Laporan baru mengatakan 5,41 juta orang mengalami ‘tingkat keamanan pangan akut yang tinggi’, dengan perang geng dan inflasi sebagai penyebab utama krisis.
Hampir 48 persen orang di Haiti mengalami kekurangan pangan akut di tengah kekerasan geng bersenjata yang terus berlangsung, laporan baru mengatakan.
Klasifikasi Fase Keamanan Pangan Terintegrasi (IPC) mengatakan dalam laporan yang dirilis pada hari Senin bahwa 5,41 juta orang di negara kepulauan Karibia yang tertekan menghadapi “tingkat keamanan pangan akut yang tinggi” antara Agustus 2024 dan Februari 2025.
Dari total keseluruhan, 6.000 orang “mengalami tingkat kelaparan yang kritikal”, peringatan pengawas kelaparan dunia.

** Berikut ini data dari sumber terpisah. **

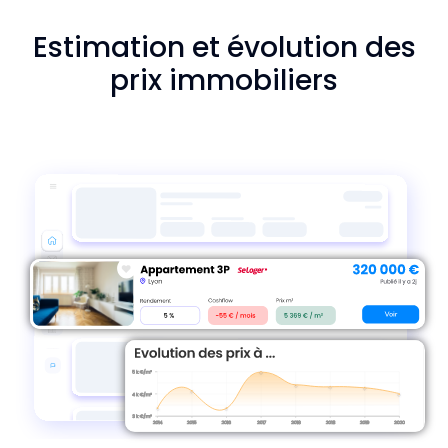
Estimation et évolution des
prix immobiliers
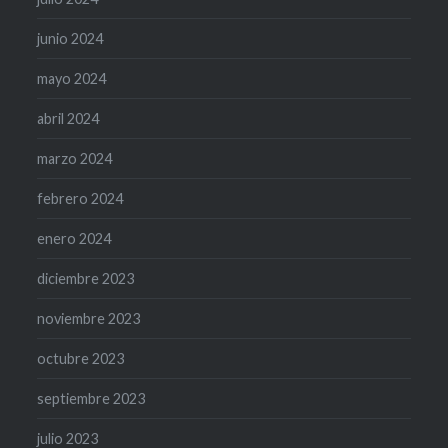
junio 2024
mayo 2024
abril 2024
marzo 2024
febrero 2024
enero 2024
diciembre 2023
noviembre 2023
octubre 2023
septiembre 2023
julio 2023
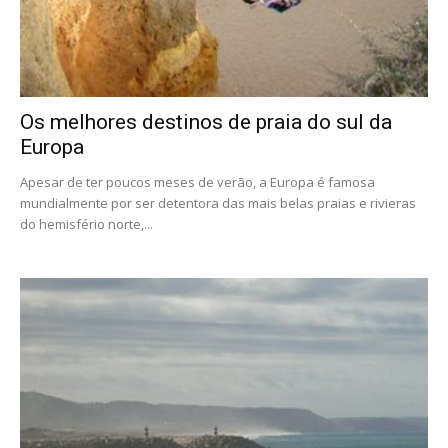
Os melhores destinos de praia do sul da
Europa
Apesar de ter poucos meses de verão, a Europa é famosa
mundialmente por ser detentora das mais belas praias e rivieras
do hemisfério norte,...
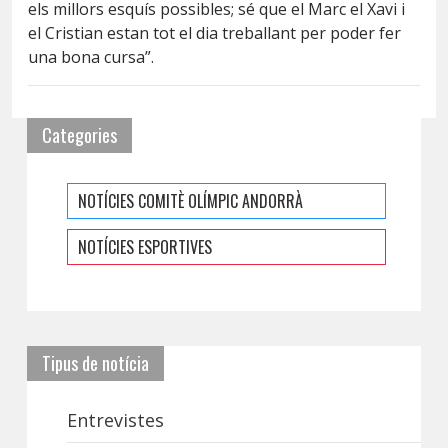
els millors esquís possibles; sé que el Marc el Xavi i
el Cristian estan tot el dia treballant per poder fer
una bona cursa”.
Categories
NOTÍCIES COMITÈ OLÍMPIC ANDORRÀ
NOTÍCIES ESPORTIVES
Tipus de notícia
Entrevistes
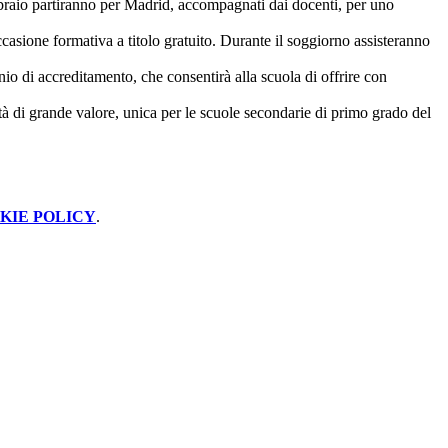
ebbraio partiranno per Madrid, accompagnati dai docenti, per uno
casione formativa a titolo gratuito. Durante il soggiorno assisteranno
nnio di accreditamento, che consentirà alla scuola di offrire con
di grande valore, unica per le scuole secondarie di primo grado del
KIE POLICY
.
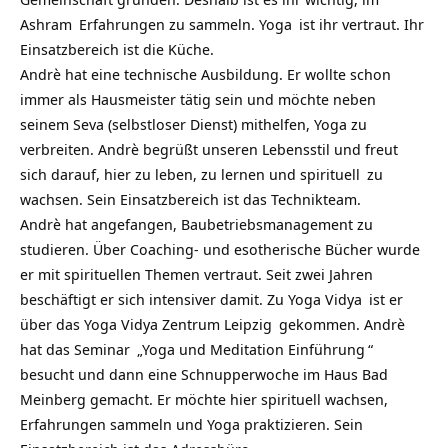
Ashram
Erfahrungen zu sammeln.
Yoga
ist ihr vertraut. Ihr
Einsatzbereich ist die Küche.
Andrè hat eine technische Ausbildung. Er wollte schon
immer als Hausmeister tätig sein und möchte neben
seinem Seva (selbstloser Dienst) mithelfen, Yoga zu
verbreiten. Andrè begrüßt unseren Lebensstil und freut
sich darauf, hier zu leben, zu lernen und
spirituell
zu
wachsen. Sein Einsatzbereich ist das Technikteam.
Andrè hat angefangen, Baubetriebsmanagement zu
studieren. Über Coaching- und esotherische Bücher wurde
er mit spirituellen Themen vertraut. Seit zwei Jahren
beschäftigt er sich intensiver damit. Zu
Yoga Vidya
ist er
über das
Yoga Vidya Zentrum Leipzig
gekommen. Andrè
hat das
Seminar
„
Yoga und Meditation Einführung
“
besucht und dann eine Schnupperwoche im Haus Bad
Meinberg gemacht. Er möchte hier spirituell wachsen,
Erfahrungen sammeln und Yoga praktizieren. Sein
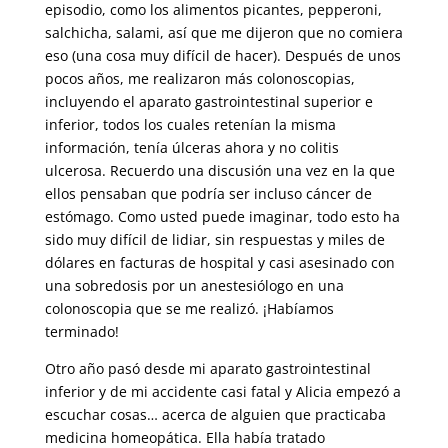
episodio, como los alimentos picantes, pepperoni,
salchicha, salami, así que me dijeron que no comiera
eso (una cosa muy difícil de hacer). Después de unos
pocos años, me realizaron más colonoscopias,
incluyendo el aparato gastrointestinal superior e
inferior, todos los cuales retenían la misma
información, tenía úlceras ahora y no colitis
ulcerosa. Recuerdo una discusión una vez en la que
ellos pensaban que podría ser incluso cáncer de
estómago. Como usted puede imaginar, todo esto ha
sido muy difícil de lidiar, sin respuestas y miles de
dólares en facturas de hospital y casi asesinado con
una sobredosis por un anestesiólogo en una
colonoscopia que se me realizó. ¡Habíamos
terminado!
Otro año pasó desde mi aparato gastrointestinal
inferior y de mi accidente casi fatal y Alicia empezó a
escuchar cosas… acerca de alguien que practicaba
medicina homeopática. Ella había tratado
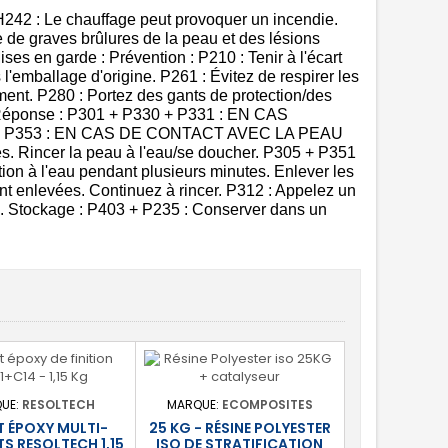
H242 : Le chauffage peut provoquer un incendie.
 de graves brûlures de la peau et des lésions
ises en garde : Prévention : P210 : Tenir à l'écart
l'emballage d'origine. P261 : Évitez de respirer les
ement. P280 : Portez des gants de protection/des
e. Réponse : P301 + P330 + P331 : EN CAS
361 + P353 : EN CAS DE CONTACT AVEC LA PEAU
s. Rincer la peau à l'eau/se doucher. P305 + P351
à l'eau pendant plusieurs minutes. Enlever les
ement enlevées. Continuez à rincer. P312 : Appelez un
Stockage : P403 + P235 : Conserver dans un
UE:
RESOLTECH
MARQUE:
ECOMPOSITES
T ÉPOXY MULTI-
25 KG - RÉSINE POLYESTER
S RESOLTECH 1,15
ISO DE STRATIFICATION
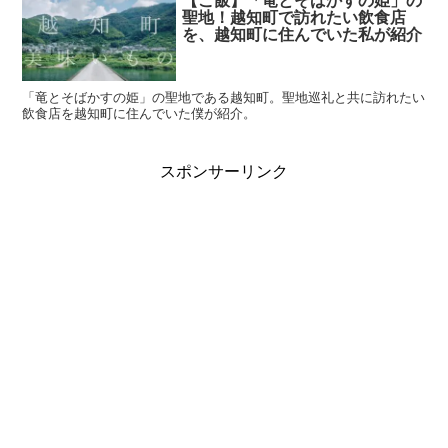
【ご飯】「竜とそばかすの姫」の
聖地！越知町で訪れたい飲食店
を、越知町に住んでいた私が紹介
「竜とそばかすの姫」の聖地である越知町。聖地巡礼と共に訪れたい
飲食店を越知町に住んでいた僕が紹介。
スポンサーリンク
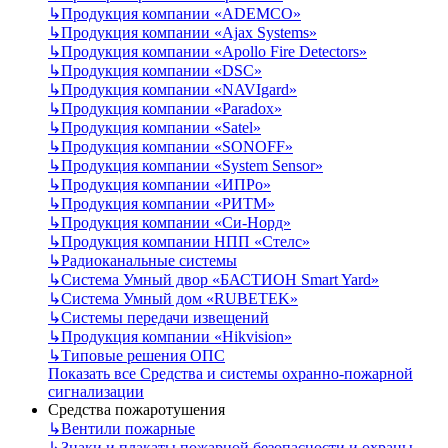
↳
Продукция компании «ADEMCO»
↳
Продукция компании «Ajax Systems»
↳
Продукция компании «Apollo Fire Detectors»
↳
Продукция компании «DSC»
↳
Продукция компании «NAVIgard»
↳
Продукция компании «Paradox»
↳
Продукция компании «Satel»
↳
Продукция компании «SONOFF»
↳
Продукция компании «System Sensor»
↳
Продукция компании «ИПРо»
↳
Продукция компании «РИТМ»
↳
Продукция компании «Си-Норд»
↳
Продукция компании НПП «Стелс»
↳
Радиоканальные системы
↳
Система Умный двор «БАСТИОН Smart Yard»
↳
Система Умный дом «RUBETEK»
↳
Системы передачи извещений
↳
Продукция компании «Hikvision»
↳
Типовые решения ОПС
Показать все Средства и системы охранно-пожарной
сигнализации
Средства пожаротушения
↳
Вентили пожарные
↳
Знаки и плакаты пожарной безопасности и охраны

“Haiti terus menghadapi krisis kemanusiaan yang memburuk, dengan tingkat kekerasan geng bersenjata yang mengkhawatirkan mengganggu kehidupan sehari-hari, memaksa lebih banyak orang untuk melarikan diri dari rumah mereka dan tingkat keamanan pangan akut meningkat,” demikian bunyi laporan itu.
Haiti sudah berguncang dari tahun-tahun kerusuhan ketika kelompok bersenjata kuat – sering kali memiliki kaitan dengan pemimpin politik dan bisnis negara itu – melancarkan serangan terhadap penjara dan lembaga negara lain di ibu kota, Port-au-Prince, pada bulan Februari.
Meskipun upaya internasional untuk menenangkan situasi, dan penunjukan pemerintahan baru, kekuasaan hukum tetap langka dan kekerasan tetap berlangsung.
Sedikitnya 3.661 orang tewas di Haiti dalam enam bulan pertama tahun ini di tengah kekerasan geng “tidak masuk akal” yang melanda negara itu, kata PBB pada hari Senin.
Kekerasan di Port-au-Prince dan daerah sekitarnya menimbulkan “kesulitan serius dalam menyuplai barang-barang makanan pokok ke wilayah tersebut, membatasi akses fisik dan keuangan rumah tangga ke makanan,” peringatan IPC.
Kesulitan tersebut telah menyebabkan inflasi tinggi, yang diidentifikasi sebagai faktor kontribusi lainnya. Makanan kini menghabiskan hingga 70 persen dari pengeluaran rumah tangga, demikian laporan itu.
Orang yang tergusur oleh kekerasan perang geng tinggal di dalam ruang kelas di sekolah Darius Denis di Port-au-Prince, Haiti [Ricardo Arduengo/Reuters]
Efek residual dari “guncangan iklim” seperti Badai Matthew pada tahun 2016 dan gempa bumi tahun 2021 juga memperburuk krisis kelaparan, kata IPC tersebut.
Tantangan keamanan yang terus berlanjut
Geng sekarang mengendalikan sekitar 80 persen Port-au-Prince, beserta jalan-jalan utama yang menuju ke Haiti bagian utara dan selatan, dengan sangat mengganggu pengiriman barang dan bantuan kemanusiaan.
Sedikitnya 1.379 orang dilaporkan tewas atau terluka antara April dan Juni. Selama beberapa tahun terakhir, aktivitas geng telah membuat lebih dari 700.000 orang menjadi pengungsi.
Misi yang didukung PBB yang dipimpin oleh Kenya, yang dimulai pada akhir Juni, berhasil membebaskan beberapa komunitas dari kendali geng.
Namun, pejabat memperingatkan bahwa tantangan signifikan masih ada.
“Situasi tidak diharapkan membaik selama periode proyeksi (Maret hingga Juni 2025) karena bantuan makanan kemanusiaan tidak diharapkan dapat memenuhi kebutuhan populasi,” begitulah IPC menyimpulkan. “Setelah stabilitas relatif pada kuartal kedua 2024, kekerasan meningkat tajam pada kuartal ketiga. Kecenderungan ini kemungkinan akan terus berlanjut, mempengaruhi rantai pasokan dan meningkatkan pengungsi populasi.”